ABOUT THIS TASK
All of the data should be given again word for word, though the images are to be left out.

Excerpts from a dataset
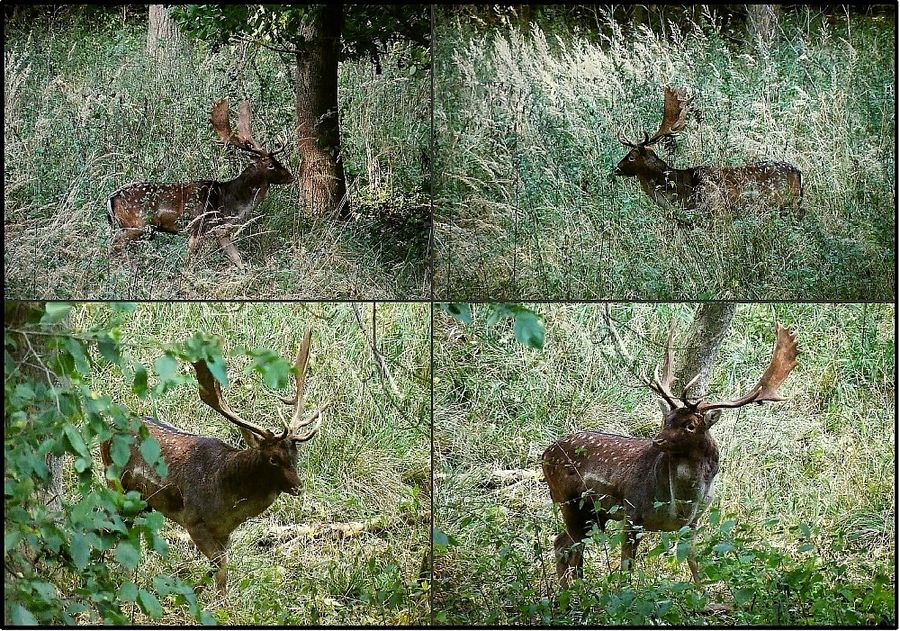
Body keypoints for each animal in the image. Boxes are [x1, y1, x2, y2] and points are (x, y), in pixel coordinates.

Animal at [100, 328, 330, 592]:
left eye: (295, 454)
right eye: (273, 459)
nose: (298, 487)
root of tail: (108, 426)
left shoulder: (225, 532)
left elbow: (220, 570)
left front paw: (198, 591)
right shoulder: (193, 521)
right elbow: (220, 568)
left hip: (141, 501)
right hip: (114, 481)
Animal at [106, 100, 292, 268]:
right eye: (271, 164)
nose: (290, 176)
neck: (229, 202)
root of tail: (111, 198)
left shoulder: (220, 231)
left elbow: (238, 259)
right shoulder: (199, 226)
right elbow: (190, 259)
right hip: (137, 224)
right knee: (116, 244)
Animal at [544, 318, 800, 592]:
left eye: (690, 425)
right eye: (667, 419)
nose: (657, 441)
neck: (679, 504)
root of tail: (544, 454)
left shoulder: (694, 522)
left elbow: (693, 561)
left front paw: (702, 594)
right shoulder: (633, 512)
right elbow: (626, 568)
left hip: (594, 513)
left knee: (568, 544)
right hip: (569, 501)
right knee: (565, 545)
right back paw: (568, 592)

YOUR RESPONSE
Body keypoints for each animal in the image. Boxes are [x1, y1, x2, y2] and points are (x, y), in pixel coordinates.

Animal at [100, 328, 330, 592]:
left eye: (295, 454)
right eye: (273, 459)
nose: (298, 487)
root of tail: (108, 426)
left shoulder: (225, 532)
left elbow: (220, 570)
left front paw: (198, 591)
right shoulder: (193, 521)
right elbow: (220, 568)
left hip: (141, 501)
right hip: (114, 481)
Animal at [106, 100, 292, 268]:
right eye: (271, 164)
nose: (290, 176)
neck: (229, 202)
root of tail: (111, 198)
left shoulder: (220, 231)
left elbow: (238, 259)
right shoulder: (199, 226)
right elbow: (190, 259)
right hip: (137, 224)
right knee: (116, 244)
Animal at [544, 318, 800, 592]:
left eye: (690, 425)
right eye: (667, 419)
nose: (657, 441)
neck: (679, 504)
root of tail: (544, 454)
left shoulder: (694, 522)
left elbow: (693, 561)
left front paw: (702, 594)
right shoulder: (633, 512)
right elbow: (626, 568)
left hip: (594, 513)
left knee: (568, 544)
right hip: (569, 501)
right knee: (565, 545)
right back paw: (568, 592)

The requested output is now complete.